* _Activities_
1 > From the filing excerpt on First Choice's power supply, extract verbatim the passage that begins with the words containing "First Choice has implemented" and ends with "to the SPE.".
2 > Continue the filing excerpt on First Choice's power supply, starting after its final sentence.

* _Page text_
·····
As of March 31, 2004, TNP has assigned approximately $178.7 million of goodwill to the Regulated Transmission and Distribution segment and approximately $91.6 million to First Choice.

 

Note 8. Commitments and Contingencies

 

Energy Supply

 

Constellation Agreement. As reported in the 2003 Annual Report on Form 10-K, First Choice and Constellation executed a new power supply agreement in October 2003 under which Constellation will supply First Choice the majority of its power requirements through the end of 2006. The new agreement included provisions that provided First Choice with sufficient credit for its Texas operations. As a result, First Choice has secured supply to serve all of its forecasted commitments to existing competitive customers for 2004 at fixed prices. In addition, First Choice has secured supply to serve all of its forecasted commitments to price-to-beat customers through September 2004 at fixed prices.

 

First Choice has implemented the new agreement with Constellation in three phases. Phase one began and ended in 2003. Phase two of the agreement began in December 2003 and is expected to end on June 1, 2004. On that date, First Choice expects to establish a bankruptcy remote SPE and transfer all of First Choice’s customers and receivables into the SPE, which will operate as a retail electric provider, as discussed in Note 2, and phase three will begin. First Choice took this action to comply with the PUCT order issued on March 16, 2004 that authorized the transfer of certain customers to the SPE.

 

The SPE will hold all customer contracts and wholesale power and gas contracts previously held by First Choice, with the exception of certain financial instruments held for hedging purposes. Constellation will receive a lien against billed and unbilled receivables and variable amounts of cash of the SPE to cover settlement exposure and mark-to-market exposure rather than requiring First Choice to post alternate collateral for purchased power supply. However, if a dramatic change in electricity or gas forward prices creates an increase in Constellation’s credit exposure to First Choice beyond a limit based on cash and accounts receivable, First Choice will be constrained in its ability to sign up additional customers until that imbalance is corrected. Constellation will also have a lien against the customer contracts and equity of the SPE. The lien will provide the SPE with enough credit to purchase power without the need to deposit cash collateral with Constellation and will release TNMP from its $25 million guarantee of certain power supply obligations of First Choice upon establishment of the SPE.
·····
* _Dataset section_

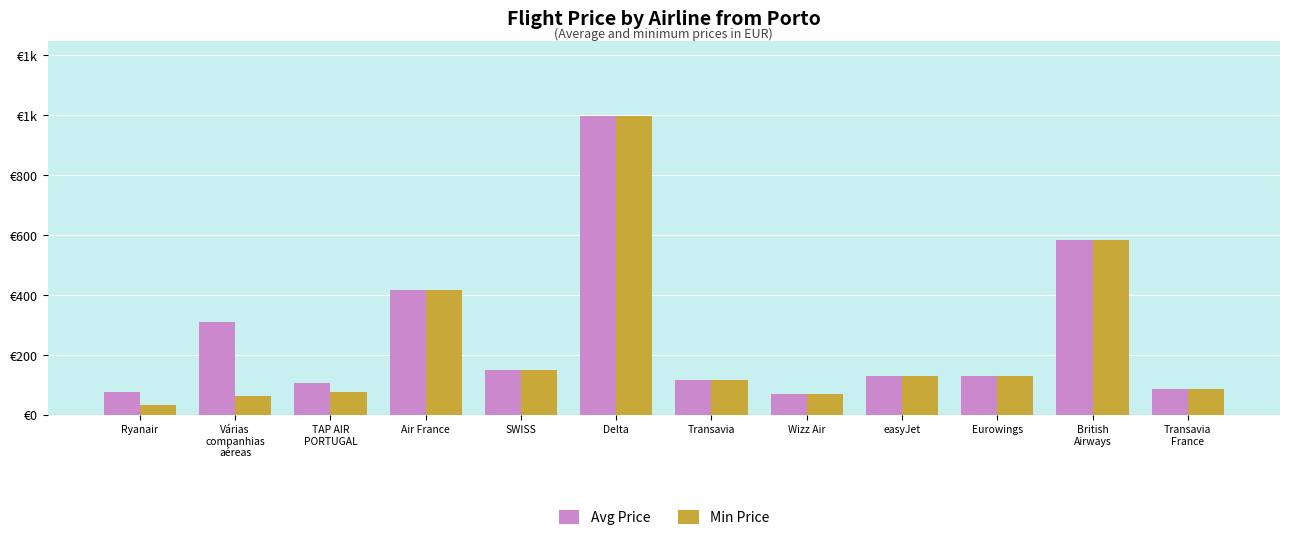

Which series has the largest range (max minus min)?

Min Price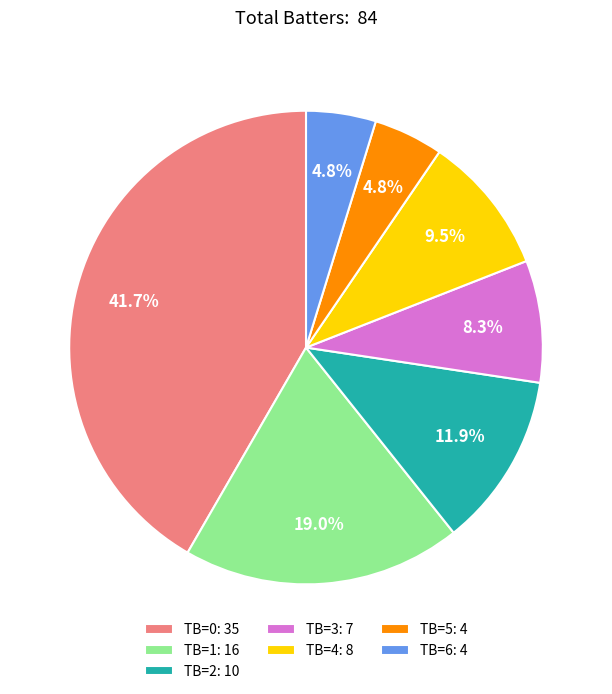

Which has a higher value, TB=0: 35 or TB=2: 10?

TB=0: 35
·····
* _Solved problems_
1 >
First Choice has implemented the new agreement with Constellation in three phases. Phase one began and ended in 2003. Phase two of the agreement began in December 2003 and is expected to end on June 1, 2004. On that date, First Choice expects to establish a bankruptcy remote SPE and transfer all of First Choice’s customers and receivables into the SPE, which will operate as a retail electric provider, as discussed in Note 2, and phase three will begin. First Choice took this action to comply with the PUCT order issued on March 16, 2004 that authorized the transfer of certain customers to the SPE.

2 >
Phase three will continue until the expiration of the agreement on December 31, 2006. First Choice may terminate the agreement upon ninety days prior notice to Constellation, for any reason. In the event of termination, the security interest in SPE’s accounts receivable granted to Constellation would remain in effect until the SPE’s obligations are paid in full, and until the power supply agreements with Constellation are terminated. Alternatively the SPE can provide Constellation with alternate collateral. Provisions of the power supply agreements that by their terms survive termination would expire on their original expiration dates.

 

Other

 

TNP and TNMP are involved in various claims and other legal proceedings arising in the ordinary course of business. In the opinion of management, the dispositions of these matters will not have a material adverse effect on TNP’s and TNMP’s consolidated financial condition or results of operations.

 

-14-


Table of Contents

Item 2. Management’s Discussion and Analysis of Financial Condition and Results of Operations (MD&A).

 

Competitive Conditions

 

First Choice Customer Operations

 

As discussed in Note 2, the Texas electricity market has been open to retail competition since January 1, 2002. First Choice has addressed, and continues to address, a number of issues related to the development of retail competition.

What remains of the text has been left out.